Under Suharto, Chinese New Year celebrations were confined to temples and private homes.
When Abdurrahman “Gus Dur” Wahid was in office, he allowed Chinese Indonesians to celebrate their important days and freely express their culture.
ISLAM CELEBRATES DIVERSITY OF CULTURES: CLERIC
Islamic cleric Yusman Iriansyah believes that it is acceptable for Muslims to participate in Chinese New Year celebrations.
“Islam encourages visiting relatives and maintaining close ties with their families even if they are not Muslim,” Mr Iriansyah told CNA.
“Chinese New Year is a product of culture and tradition. Islam celebrates the diversity of cultures as long as they are not in direct conflict with the teachings of Islam.”
Mr Iriansyah is one of the caretakers of the Lautze Mosque, a place of worship for the Chinese Muslim community in the predominantly Chinese neighbourhood of Sawah Besar, Central Jakarta.
And Chinese traditions are observed at the mosque, adorned in the auspicious colours of red and yellow.
The mosque’s exterior, converted from a four-storeyed shop, bears a slight resemblance to a traditional Chinese house.
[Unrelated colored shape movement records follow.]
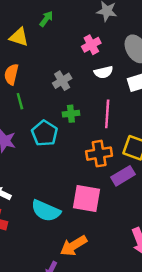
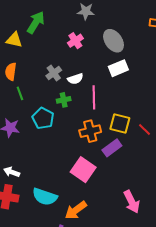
green arrow: (46, 19) -> (36, 22), size x1.6
white semicircle: (103, 72) -> (75, 79), moved
pink square: (87, 198) -> (83, 170), turned 30
cyan semicircle: (46, 211) -> (45, 197), moved

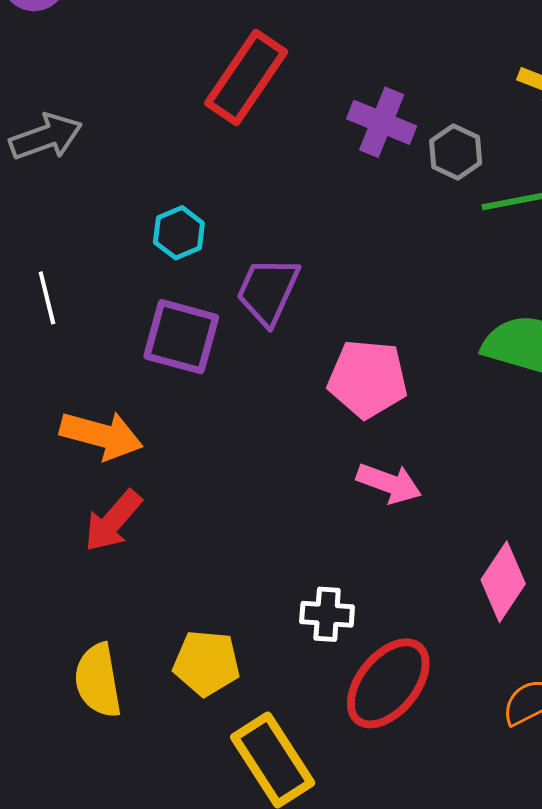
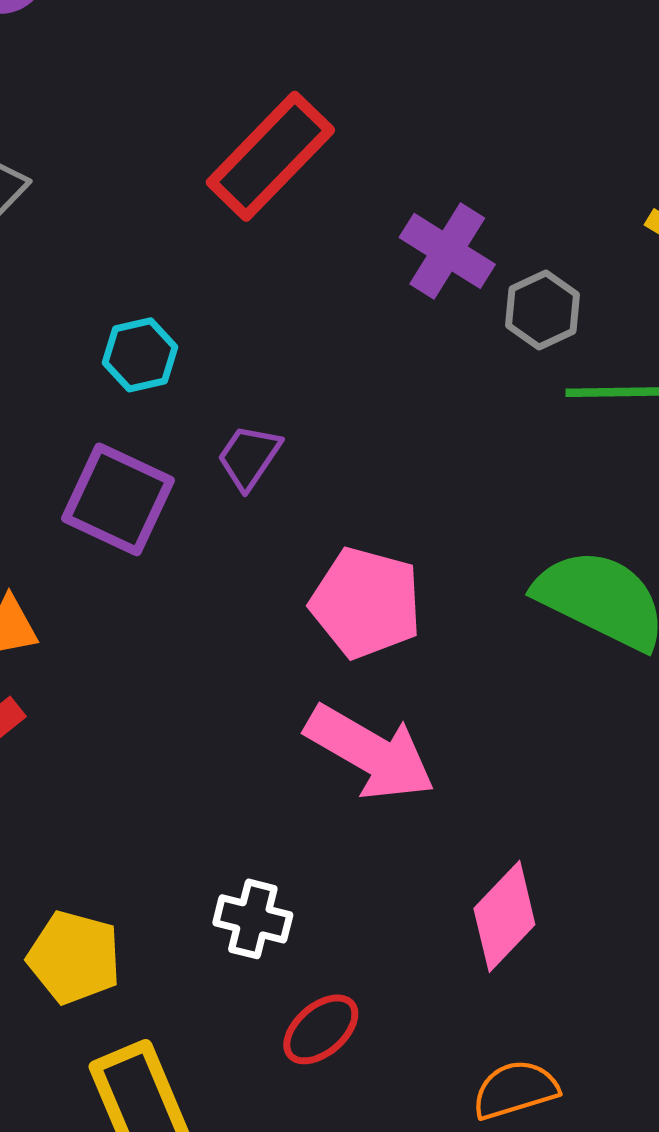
purple trapezoid: (268, 291) -> (249, 457), size x0.7
pink arrow: (389, 483) -> (370, 752), size x1.5
red ellipse: (388, 683) -> (321, 1029), size x0.6

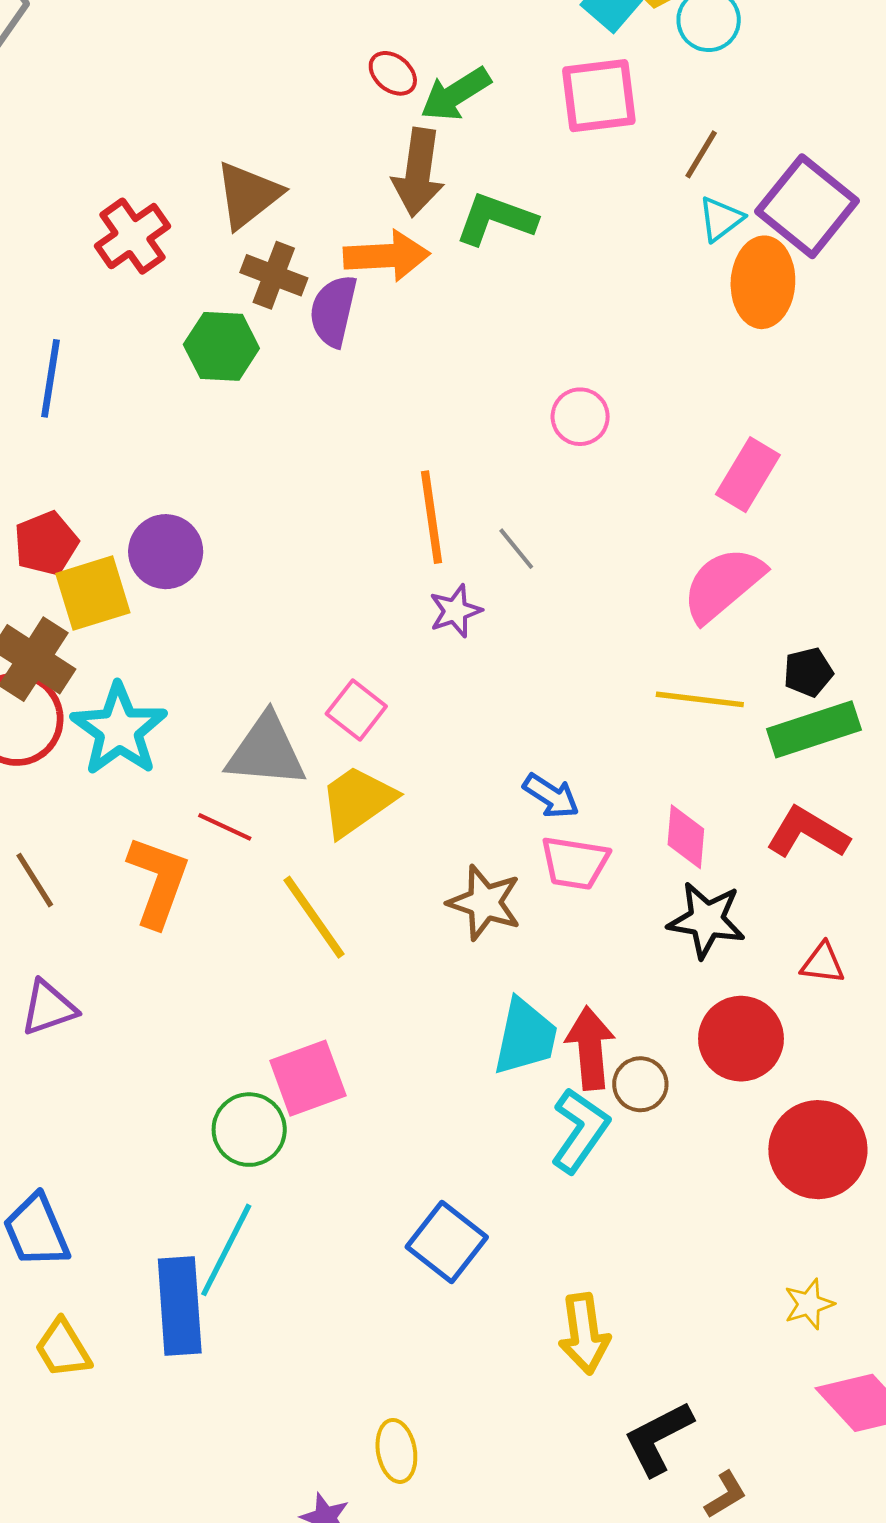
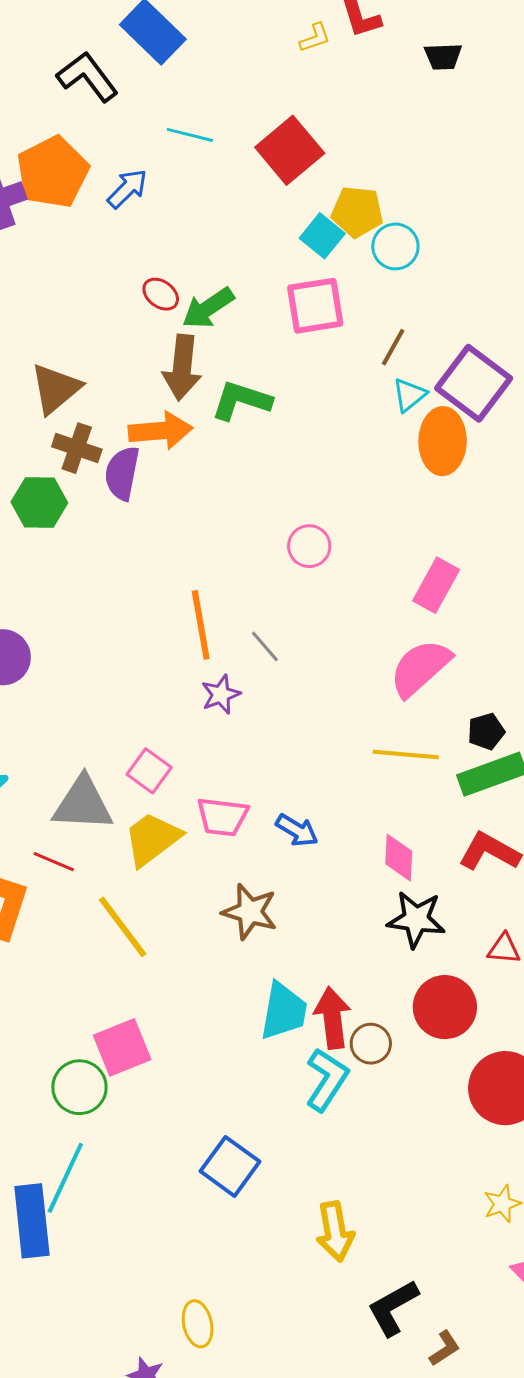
pink trapezoid: (575, 863) -> (222, 817), moved

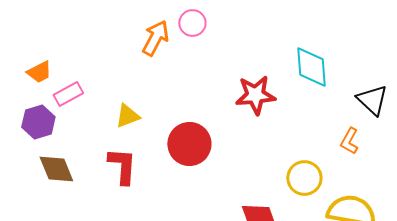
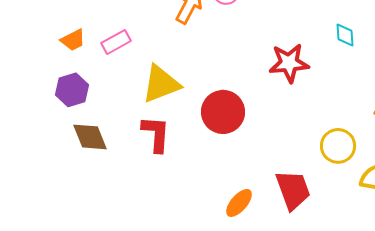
cyan diamond: (311, 67) -> (345, 35), size x0.6
pink rectangle: (68, 94) -> (116, 42), moved
yellow triangle: (127, 116) -> (161, 84), size x1.6

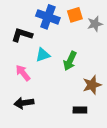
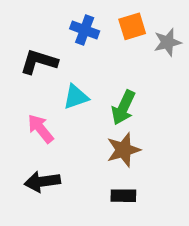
blue cross: (48, 17) -> (85, 30), size x0.7
brown star: (92, 85) -> (123, 150), moved
black rectangle: (80, 110) -> (123, 196), moved

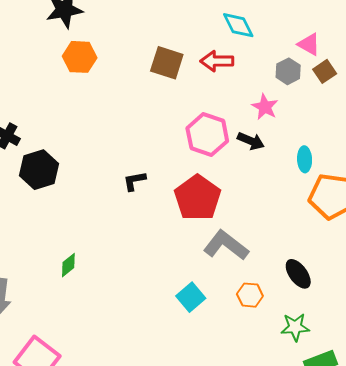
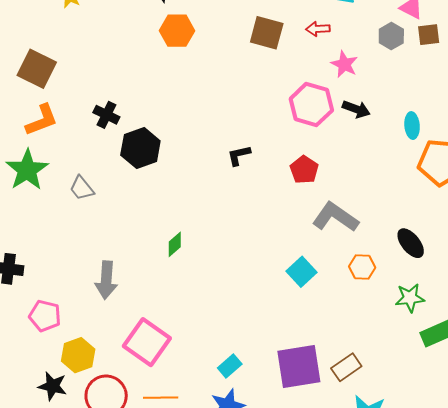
red arrow: (217, 61) -> (318, 29), size x0.7
brown square: (325, 71) -> (429, 35), turned 30
pink star: (265, 107) -> (344, 64), moved
red pentagon: (198, 198) -> (304, 170), size x0.6

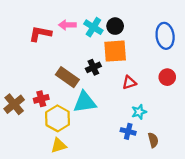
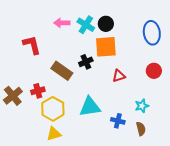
red L-shape: (40, 34) -> (32, 45), moved, turned 65
cyan triangle: (85, 102) -> (90, 107), moved
cyan star: (139, 112) -> (142, 106), moved

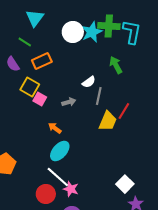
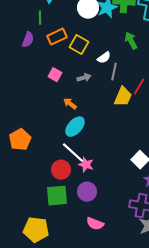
green line: (25, 42) -> (40, 18), turned 56
purple semicircle: (13, 64) -> (28, 40), turned -126
yellow square: (30, 87) -> (79, 45), moved

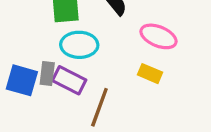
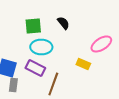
pink ellipse: (158, 36) -> (101, 44), moved, turned -55
gray rectangle: (47, 74) -> (13, 85), moved

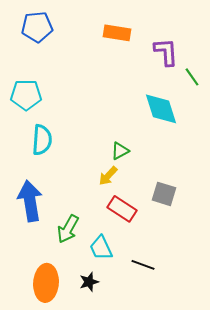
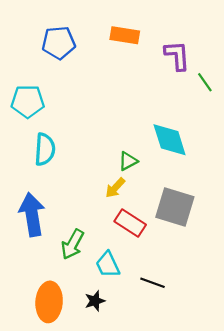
blue pentagon: (37, 27) -> (59, 43), moved
cyan diamond: (161, 109) -> (170, 140), moved
gray square: (164, 194) -> (175, 207), size x1.5

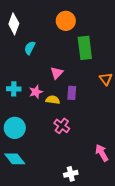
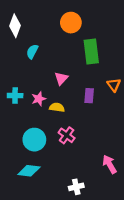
purple rectangle: (72, 93) -> (89, 96), moved
cyan circle: (15, 128) -> (34, 140), moved
cyan diamond: (15, 159) -> (29, 171), moved, turned -45

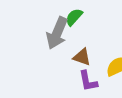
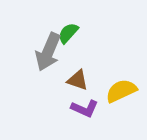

Inside, the walls are adorned with words of the Quran but written in Chinese-style calligraphy.
“This is another example of how Islam celebrates diversity and can accommodate different cultures and traditions,” Mr Iriansyah said.
According to a 2010 census – the last time Indonesians were asked to identify their ethnicity – 1.2 per cent (around 2.8 million people) of Indonesia’s 242 million population identified themselves as being of Chinese heritage.
Out of Indonesia’s Chinese population, 5.4 per cent were Muslims (around 153,000).
PERIOD OF ADJUSTMENT FOR ISLAM CONVERTS
For Chinese Indonesians who convert to Islam, some undergo a period of adjustment as they navigate new identities.
Mr Priyanto said it took him quite a while to overcome the awkward feeling of being both the only Chinese at a mosque and the only Muslim in his family.
“I used to be afraid of going into a mosque because I felt like people would stare at me for being different,” Mr Priyanto, who converted to Islam in 2009, recounted.
“At first, my family couldn’t accept me converting to Islam. But eventually, they saw how I remained the same person. Particularly, how I still came to celebrate Chinese New Year with them.”
Mr Kurniadi said he once considered avoiding family gatherings, including those during Chinese New Year, particularly in the first few years after he converted in 2002.
He said it was very tough during his first Chinese New Year reunion dinner after he converted, as his family asked why he didn’t eat his favourite dishes made with pork.
Over time, his family’s attitude changed, especially after he got married and had children.
“Now, whenever I come for a reunion dinner, my mother would inform me which dishes are safe (halal) for me and my family to eat,” he said.